Fixed Deposit vs Debt Mutual Funds: Which offers better power of compounding to beat inflation?

With retail inflation again crossing the upper threshold, there is a growing concern among investors. In terms of returns, most investment instruments fall short of keeping up with rising inflation. Although in conventional investment methods like fixed deposits, and recurring deposits, the rate of interest has increased, the question remains whether the rate hikes are sufficient to beat inflation. In an exclusive interaction with Zee Business, Vijai Mantri, Co-Founder and Chief Investment Strategist at JRL Money, talked about how debt instruments can help beat inflation and generate better returns as compared to fixed deposits.

Why is compounding important? 

He stressed on the fact that inflation will continue to rise as the growth is also on an upward trend. In any economy, growth is always coupled with inflation. “Inflation will continue to grow as there is growth. If we look back, such inflation was inflation there, as the pace of growth back then was also not like present times,” added Mantri.

Inflation is compound in nature, so one needs such options in investments as well so that it gets compounded automatically.

“We participate in the growth in the form of spending and expenses. And although there are options available to beat inflation, we explore only the traditional methods of investment,” he added.

Debt vs FD: Which one to choose?

The financial advisor asserted that debt mutual funds can only generate inflation-beating returns with their compounding nature. In debt funds, returns are generated during the inflation. Suppose the inflation is 6 per cent, then the debt will generate returns of 5.30 -6.30 per cent.

“Neither in FD nor in tax-free bonds nor in NCD this sort of automatic compounding can be generated. Debt mutual funds are the only instruments that help in automatic compounding at par with inflation,” he said.

He highlighted the fact that investors tend to refrain from investing in debt mutual funds as there is a tendency to check the historical returns data.

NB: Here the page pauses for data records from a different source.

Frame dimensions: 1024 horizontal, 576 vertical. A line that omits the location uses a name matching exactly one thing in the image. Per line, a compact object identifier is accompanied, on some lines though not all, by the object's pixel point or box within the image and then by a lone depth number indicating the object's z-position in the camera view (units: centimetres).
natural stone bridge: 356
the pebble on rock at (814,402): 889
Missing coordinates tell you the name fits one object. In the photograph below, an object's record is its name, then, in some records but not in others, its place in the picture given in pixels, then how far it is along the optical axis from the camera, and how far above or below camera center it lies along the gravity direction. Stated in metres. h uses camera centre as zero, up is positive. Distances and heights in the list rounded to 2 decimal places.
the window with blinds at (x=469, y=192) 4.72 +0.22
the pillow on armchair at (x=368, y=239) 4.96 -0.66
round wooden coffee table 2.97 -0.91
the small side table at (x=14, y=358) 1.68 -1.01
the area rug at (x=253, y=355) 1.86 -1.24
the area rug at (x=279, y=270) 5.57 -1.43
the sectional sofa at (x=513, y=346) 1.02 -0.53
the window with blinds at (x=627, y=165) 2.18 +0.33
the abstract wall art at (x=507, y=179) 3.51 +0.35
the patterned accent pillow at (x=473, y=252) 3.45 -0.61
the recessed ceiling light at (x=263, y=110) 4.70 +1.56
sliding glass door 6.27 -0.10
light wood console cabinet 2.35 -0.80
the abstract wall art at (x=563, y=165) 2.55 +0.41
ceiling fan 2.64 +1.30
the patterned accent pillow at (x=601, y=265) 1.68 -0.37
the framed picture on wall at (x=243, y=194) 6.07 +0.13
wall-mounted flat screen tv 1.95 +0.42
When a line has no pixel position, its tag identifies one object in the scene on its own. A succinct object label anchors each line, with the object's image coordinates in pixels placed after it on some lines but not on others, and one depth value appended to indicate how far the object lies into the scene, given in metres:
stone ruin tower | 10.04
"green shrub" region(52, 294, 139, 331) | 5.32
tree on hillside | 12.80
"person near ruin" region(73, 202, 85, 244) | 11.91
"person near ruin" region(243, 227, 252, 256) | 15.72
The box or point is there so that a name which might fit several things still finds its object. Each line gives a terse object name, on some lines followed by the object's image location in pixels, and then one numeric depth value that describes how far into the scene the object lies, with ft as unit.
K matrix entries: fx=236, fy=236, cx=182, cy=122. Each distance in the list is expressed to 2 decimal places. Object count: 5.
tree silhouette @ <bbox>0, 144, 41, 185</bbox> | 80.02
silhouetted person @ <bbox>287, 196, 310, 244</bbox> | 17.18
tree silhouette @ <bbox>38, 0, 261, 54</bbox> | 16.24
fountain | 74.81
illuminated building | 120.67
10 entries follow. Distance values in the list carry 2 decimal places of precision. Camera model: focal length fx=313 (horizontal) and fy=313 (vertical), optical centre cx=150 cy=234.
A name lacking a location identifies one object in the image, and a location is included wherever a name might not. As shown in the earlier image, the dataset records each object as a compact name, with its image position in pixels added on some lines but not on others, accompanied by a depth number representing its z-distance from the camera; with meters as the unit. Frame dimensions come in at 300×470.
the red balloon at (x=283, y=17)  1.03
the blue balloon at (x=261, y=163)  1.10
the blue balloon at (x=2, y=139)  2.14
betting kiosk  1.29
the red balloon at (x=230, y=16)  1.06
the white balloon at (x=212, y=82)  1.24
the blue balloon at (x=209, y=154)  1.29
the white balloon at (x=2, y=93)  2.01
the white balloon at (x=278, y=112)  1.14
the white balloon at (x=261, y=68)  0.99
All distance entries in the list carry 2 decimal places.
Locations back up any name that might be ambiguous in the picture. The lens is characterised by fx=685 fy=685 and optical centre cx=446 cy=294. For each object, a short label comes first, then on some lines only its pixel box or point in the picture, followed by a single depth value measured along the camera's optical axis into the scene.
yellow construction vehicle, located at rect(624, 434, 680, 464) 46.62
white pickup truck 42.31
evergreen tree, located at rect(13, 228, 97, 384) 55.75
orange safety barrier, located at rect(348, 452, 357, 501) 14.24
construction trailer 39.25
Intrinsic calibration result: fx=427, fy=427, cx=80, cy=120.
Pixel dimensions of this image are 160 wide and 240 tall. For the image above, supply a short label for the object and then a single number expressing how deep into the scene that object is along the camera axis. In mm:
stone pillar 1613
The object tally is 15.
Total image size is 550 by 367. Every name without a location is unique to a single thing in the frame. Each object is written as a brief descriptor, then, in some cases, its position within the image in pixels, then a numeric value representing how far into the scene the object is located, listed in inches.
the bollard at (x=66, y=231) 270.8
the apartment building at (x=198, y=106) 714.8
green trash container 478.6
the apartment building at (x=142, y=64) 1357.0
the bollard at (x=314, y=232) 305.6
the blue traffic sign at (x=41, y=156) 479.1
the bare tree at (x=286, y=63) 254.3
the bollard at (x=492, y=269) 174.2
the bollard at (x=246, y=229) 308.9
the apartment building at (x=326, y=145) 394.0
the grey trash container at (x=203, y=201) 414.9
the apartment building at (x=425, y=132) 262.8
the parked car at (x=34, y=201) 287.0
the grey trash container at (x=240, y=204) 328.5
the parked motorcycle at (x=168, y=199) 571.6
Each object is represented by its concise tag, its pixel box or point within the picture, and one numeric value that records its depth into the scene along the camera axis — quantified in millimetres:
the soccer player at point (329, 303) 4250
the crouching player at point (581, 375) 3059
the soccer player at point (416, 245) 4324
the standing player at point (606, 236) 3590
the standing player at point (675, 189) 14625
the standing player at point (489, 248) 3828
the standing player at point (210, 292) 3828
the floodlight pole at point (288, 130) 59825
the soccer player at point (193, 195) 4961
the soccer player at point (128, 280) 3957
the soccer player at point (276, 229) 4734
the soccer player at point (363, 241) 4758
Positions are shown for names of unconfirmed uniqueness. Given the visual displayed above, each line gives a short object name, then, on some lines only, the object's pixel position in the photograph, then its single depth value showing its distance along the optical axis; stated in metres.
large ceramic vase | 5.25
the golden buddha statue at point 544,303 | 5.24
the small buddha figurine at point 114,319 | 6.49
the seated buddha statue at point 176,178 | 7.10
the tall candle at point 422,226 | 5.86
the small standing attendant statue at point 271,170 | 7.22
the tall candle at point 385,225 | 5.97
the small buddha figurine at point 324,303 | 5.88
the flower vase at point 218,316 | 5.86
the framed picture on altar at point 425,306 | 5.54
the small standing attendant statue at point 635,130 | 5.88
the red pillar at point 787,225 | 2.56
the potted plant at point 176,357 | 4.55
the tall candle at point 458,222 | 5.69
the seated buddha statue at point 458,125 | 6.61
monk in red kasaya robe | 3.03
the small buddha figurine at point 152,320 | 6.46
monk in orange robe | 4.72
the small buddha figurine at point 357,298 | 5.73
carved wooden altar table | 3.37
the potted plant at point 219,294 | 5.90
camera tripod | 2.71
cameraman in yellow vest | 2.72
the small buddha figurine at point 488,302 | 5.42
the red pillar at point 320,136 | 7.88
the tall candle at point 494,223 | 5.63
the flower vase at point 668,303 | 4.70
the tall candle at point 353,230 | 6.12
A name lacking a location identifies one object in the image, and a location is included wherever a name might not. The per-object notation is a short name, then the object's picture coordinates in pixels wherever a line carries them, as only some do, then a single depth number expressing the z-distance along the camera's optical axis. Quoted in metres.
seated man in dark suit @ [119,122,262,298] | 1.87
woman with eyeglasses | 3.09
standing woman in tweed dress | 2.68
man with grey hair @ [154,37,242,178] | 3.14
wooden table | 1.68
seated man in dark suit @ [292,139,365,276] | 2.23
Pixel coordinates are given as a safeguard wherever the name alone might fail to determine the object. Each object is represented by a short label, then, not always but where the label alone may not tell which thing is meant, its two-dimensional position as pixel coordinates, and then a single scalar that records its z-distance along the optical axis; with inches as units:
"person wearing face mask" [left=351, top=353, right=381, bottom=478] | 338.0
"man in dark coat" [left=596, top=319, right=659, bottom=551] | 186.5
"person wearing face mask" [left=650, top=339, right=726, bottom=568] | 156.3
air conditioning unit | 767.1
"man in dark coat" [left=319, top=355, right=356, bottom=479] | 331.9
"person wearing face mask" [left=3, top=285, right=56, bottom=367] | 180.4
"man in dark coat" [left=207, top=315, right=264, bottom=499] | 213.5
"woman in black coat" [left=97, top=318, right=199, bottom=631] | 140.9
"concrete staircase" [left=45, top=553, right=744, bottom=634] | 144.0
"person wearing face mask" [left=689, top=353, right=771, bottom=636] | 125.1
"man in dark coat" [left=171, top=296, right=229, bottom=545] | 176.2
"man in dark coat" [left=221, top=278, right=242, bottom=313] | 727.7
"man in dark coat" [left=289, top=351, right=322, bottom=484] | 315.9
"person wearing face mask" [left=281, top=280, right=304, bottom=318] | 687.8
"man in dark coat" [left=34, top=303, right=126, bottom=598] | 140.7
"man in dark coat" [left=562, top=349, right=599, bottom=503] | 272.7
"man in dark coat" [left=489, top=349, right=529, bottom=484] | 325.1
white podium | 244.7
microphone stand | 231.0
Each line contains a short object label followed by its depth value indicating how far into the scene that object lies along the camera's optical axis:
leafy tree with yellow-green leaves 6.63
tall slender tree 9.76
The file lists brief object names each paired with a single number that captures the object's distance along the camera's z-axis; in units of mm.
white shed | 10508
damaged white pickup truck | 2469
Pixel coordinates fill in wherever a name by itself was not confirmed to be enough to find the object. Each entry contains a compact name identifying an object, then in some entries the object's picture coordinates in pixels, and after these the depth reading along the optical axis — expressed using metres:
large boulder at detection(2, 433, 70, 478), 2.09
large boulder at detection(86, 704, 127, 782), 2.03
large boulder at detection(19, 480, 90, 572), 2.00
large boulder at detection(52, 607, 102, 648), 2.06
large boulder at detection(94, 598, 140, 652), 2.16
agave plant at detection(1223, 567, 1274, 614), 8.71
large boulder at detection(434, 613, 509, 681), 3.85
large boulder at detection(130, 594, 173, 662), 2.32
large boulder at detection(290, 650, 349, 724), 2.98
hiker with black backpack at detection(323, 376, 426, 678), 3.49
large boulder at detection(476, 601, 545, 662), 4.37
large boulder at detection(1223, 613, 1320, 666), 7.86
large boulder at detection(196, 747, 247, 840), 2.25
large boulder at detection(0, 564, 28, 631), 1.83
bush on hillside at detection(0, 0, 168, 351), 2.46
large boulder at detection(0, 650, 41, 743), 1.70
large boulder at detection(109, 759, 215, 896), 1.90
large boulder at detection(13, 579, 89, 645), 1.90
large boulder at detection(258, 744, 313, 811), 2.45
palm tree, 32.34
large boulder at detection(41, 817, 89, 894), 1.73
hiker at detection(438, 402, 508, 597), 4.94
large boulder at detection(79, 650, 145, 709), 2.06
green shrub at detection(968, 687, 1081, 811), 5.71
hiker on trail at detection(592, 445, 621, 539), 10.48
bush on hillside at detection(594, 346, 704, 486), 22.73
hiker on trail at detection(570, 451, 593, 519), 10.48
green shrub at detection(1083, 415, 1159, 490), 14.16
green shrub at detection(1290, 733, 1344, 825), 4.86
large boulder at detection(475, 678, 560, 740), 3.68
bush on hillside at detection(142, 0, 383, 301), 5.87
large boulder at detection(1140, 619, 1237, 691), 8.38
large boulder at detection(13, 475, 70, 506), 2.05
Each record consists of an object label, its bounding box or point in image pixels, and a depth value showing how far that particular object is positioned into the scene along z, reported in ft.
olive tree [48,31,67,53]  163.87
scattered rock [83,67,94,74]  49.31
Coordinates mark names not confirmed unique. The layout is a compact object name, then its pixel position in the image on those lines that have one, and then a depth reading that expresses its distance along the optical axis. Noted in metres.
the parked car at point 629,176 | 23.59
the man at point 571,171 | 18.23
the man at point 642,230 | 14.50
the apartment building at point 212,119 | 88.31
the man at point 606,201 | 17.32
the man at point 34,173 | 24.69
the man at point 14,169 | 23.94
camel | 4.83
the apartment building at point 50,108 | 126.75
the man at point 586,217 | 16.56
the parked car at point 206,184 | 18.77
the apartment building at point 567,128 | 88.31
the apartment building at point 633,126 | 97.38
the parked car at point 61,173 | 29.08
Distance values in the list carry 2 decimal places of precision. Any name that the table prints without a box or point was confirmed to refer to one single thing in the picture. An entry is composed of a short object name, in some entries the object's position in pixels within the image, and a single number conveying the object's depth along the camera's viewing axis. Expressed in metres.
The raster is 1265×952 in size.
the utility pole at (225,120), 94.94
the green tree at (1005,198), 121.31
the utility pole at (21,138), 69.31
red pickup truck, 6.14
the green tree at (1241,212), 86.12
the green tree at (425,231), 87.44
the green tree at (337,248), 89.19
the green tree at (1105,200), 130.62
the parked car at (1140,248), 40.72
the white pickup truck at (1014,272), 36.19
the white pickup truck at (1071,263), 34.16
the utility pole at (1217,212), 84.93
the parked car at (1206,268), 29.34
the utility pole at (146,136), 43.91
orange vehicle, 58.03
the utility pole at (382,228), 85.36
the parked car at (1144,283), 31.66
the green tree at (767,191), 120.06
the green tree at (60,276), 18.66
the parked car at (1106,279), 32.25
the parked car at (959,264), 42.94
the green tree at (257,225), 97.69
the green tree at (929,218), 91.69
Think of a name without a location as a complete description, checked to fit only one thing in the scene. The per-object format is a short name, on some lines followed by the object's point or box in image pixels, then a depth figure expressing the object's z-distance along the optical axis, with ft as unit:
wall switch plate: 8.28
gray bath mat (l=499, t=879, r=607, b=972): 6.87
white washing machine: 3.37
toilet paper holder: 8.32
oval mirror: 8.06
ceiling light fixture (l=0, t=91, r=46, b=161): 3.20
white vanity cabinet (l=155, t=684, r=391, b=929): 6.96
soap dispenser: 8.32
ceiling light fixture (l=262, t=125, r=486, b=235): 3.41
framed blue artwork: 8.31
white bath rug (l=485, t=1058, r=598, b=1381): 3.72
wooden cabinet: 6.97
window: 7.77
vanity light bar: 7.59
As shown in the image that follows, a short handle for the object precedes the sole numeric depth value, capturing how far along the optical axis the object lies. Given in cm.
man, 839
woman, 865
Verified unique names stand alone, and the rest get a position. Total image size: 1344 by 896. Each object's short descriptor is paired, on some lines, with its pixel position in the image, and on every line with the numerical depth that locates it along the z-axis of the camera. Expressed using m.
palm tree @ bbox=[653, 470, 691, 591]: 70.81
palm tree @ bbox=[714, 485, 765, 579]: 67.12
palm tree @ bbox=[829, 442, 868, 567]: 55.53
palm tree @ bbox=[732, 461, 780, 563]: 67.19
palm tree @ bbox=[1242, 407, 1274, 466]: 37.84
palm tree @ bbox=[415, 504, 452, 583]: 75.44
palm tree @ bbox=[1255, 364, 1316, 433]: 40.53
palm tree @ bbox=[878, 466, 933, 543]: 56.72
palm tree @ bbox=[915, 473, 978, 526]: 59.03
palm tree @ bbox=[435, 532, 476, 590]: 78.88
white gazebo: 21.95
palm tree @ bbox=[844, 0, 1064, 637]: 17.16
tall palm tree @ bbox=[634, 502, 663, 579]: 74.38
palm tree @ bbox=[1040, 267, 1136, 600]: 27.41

“The investors need not delve deeper to check out the returns of a debt instrument in the last five or 10 years. Because when we invest in FD we don’t look at what has been the returns previously,” the co-founder of JRL Money averred.

He suggested that the ideal way should be to check the returns on an FD in a given tenure and what would be the returns on debt funds for the same maturity period. 

“If an FD gives you returns of 6% every year, then you need to check what will be the returns on money market funds or ultra short-term funds. It will be around or above 7 per cent,” he summed up.